TEXT EXCERPT:
=-=-=

When a sound is generated by a source within a room, there are two ways that the sound reaches the receiver, and the sound that is heard by the receiver is a combination of the two.  The sound reaches the receiver by both a direct path and a path caused by reflections on one or more surfaces of the room.  The various sound paths within a room can be shown as a ray trace as shown in Figure 1.  The time it takes for the sound to reach the receiver depends on the length of the path the sound takes.  The longer the path of the sound, the longer the time it takes to reach the receiver.  Thus, it is apparent that the sound taking the direct path reaches the receiver before any of those which are reflected.  In the same way, sounds that are reflected off several surfaces take longer in reaching the receiver than those which only go through one reflection.

Figure 1  Sound paths in a room.

            The direction at which the sound reaches a receiver also affects the perception of a sound.  Lateral reflections or reflections that reach the receiver from the side help in giving the sound a spatial characteristic.  Whereas rear reflections, or reflections that reach the receiver from behind, tend to confuse the listener especially if there is a long delay.  In larger rooms, the number of reflecting surfaces and their longer propagation times, greatly affect the perception of a sound within the room.

            When a sound pulse is generated in a quiet room, the perceived duration of the pulse may be longer than the pulse's actual duration.  This is due to the delayed arrival of the reflected sounds.  The time difference between the end of the actual pulse and the end of the perceived pulse is called the decay time.

             Reverberation is defined as the persistence of sound due to repeated boundary reflections after the source of sound has stopped.  This phenomenon should not be mistaken for an echo, in which distinct repetitions of a sound can be heard.  A room's reverberation time, also called T60, is the time in seconds that is required for the sound level to decay by 60 dB after a sound source is abruptly turned off.  The principal acoustical design factor for a room is its reverberation time.  The reverberation time of a room depends on the volume of the room and the absorptive characteristics of the surfaces in the room.  Excessive reverberation gives the perception of "boominess", or makes the room sound "live."  Although this is favorable for musical performances, it reduces the intelligibility of speech by causing phrases and syllables to overlap and thus confuse the listener.  A lack of reverberation time results in the room sounding "flat" or "dead."

=-=-=

(Data records)
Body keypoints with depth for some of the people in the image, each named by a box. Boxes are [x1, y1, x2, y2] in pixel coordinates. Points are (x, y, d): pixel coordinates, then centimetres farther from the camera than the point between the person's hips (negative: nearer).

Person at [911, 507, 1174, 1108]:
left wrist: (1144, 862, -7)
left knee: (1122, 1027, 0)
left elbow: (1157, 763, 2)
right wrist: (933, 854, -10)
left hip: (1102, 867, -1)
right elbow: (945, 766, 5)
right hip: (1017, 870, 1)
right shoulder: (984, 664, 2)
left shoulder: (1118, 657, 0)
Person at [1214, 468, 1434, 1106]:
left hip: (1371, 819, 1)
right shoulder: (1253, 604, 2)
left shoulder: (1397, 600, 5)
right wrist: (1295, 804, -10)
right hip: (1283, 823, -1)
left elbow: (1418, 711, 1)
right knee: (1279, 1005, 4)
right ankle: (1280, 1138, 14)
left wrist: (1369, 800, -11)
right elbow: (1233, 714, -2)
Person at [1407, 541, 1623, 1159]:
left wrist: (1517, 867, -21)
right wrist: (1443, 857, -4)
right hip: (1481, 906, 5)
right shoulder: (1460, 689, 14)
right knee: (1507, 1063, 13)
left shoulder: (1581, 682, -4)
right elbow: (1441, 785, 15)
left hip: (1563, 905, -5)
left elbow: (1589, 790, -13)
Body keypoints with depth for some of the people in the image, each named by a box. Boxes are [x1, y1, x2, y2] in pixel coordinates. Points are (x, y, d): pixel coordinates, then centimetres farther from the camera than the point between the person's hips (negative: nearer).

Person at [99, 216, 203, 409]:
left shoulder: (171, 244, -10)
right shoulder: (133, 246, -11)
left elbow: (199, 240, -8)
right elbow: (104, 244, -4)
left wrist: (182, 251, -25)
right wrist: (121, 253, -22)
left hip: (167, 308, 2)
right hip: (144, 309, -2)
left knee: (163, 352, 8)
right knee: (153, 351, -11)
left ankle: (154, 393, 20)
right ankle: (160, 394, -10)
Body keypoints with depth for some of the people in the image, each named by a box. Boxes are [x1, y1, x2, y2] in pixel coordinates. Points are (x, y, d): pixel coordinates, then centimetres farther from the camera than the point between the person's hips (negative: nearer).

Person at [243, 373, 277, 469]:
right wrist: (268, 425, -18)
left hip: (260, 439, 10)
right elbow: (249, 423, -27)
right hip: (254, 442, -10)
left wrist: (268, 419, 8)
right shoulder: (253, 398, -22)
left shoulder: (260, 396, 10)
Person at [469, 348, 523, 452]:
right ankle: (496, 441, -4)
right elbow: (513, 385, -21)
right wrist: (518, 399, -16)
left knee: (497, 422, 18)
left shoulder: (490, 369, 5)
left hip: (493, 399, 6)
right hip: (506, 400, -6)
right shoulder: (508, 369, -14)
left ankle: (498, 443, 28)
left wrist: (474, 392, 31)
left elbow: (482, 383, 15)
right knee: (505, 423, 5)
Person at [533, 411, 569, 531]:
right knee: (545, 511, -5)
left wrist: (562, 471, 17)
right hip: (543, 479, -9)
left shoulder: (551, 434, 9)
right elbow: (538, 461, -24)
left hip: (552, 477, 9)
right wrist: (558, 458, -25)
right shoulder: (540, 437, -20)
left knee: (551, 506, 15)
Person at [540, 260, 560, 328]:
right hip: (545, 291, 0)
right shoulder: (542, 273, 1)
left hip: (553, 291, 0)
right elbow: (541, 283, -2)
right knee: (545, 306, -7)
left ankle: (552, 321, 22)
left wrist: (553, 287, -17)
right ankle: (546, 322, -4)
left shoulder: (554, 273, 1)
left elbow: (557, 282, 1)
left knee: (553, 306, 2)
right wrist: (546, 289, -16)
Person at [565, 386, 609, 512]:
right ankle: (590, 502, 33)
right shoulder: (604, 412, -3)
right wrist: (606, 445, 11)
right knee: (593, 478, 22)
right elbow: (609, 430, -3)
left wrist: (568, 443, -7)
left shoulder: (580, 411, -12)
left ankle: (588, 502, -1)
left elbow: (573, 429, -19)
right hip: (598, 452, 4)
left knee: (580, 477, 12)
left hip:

=-=-=

EXERCISE: Extend the passage on room acoustics, starting right after its final sentence. The items are separate material and not part of the passage on room acoustics.

ANSWER TO THE PROBLEM:
            The optimum reverberation time for a particular usage of a given space is determined by consulting a chart such as that of Figure 2.  The chart contains plots of reverberation time at 500 Hz as a function of the volume of a given space for various classes of usage.

Figure 2 Reverberation Criteria. (Source:  Engineering Acoustics & Noise Control)

            The reverberation time of a room is frequency dependent, and is usually measured for each octave band.  The reason for this is that a one-octave change in frequency anywhere within the audible range is perceived to have the same significance.  For example, if the frequency of a sound was to change from 1000 to 2000 Hz, the change would be easily detected by the human ear, whereas a frequency change from 1000 to 1010 Hz would probably be imperceptible.  The ten standard octave bands have frequencies centered at 31.5, 63, 125, 250, and 500 Hz, and 1, 2, 4, 8, and 16 kHz.  Each octave band center is approximately double the preceding one as is its bandwidth.  Because human response to various frequencies is non-uniform and non-linear, certain frequencies must be allowed to persist for a longer period of time than others.  Research has shown that low frequencies require a longer reverberation time than high frequency sounds for a given space to be rated "acceptable" by the listener.  Therefore, the determination of the proper reverberation time for a given space not only depends on Figure 2 but must also be adjusted by using Figure 3.

Figure 3  Variation in reverberation time with frequency. (Source:  Engineering Acoustics & Noise Control)

            The figure above indicates that the optimum reverberation time for all frequencies above 500 Hz is constant as determined from Figure 2.  The optimum reverberation time for lower frequencies is found by multiplying the T60 at 500 Hz by a correction factor determined from Figure 3.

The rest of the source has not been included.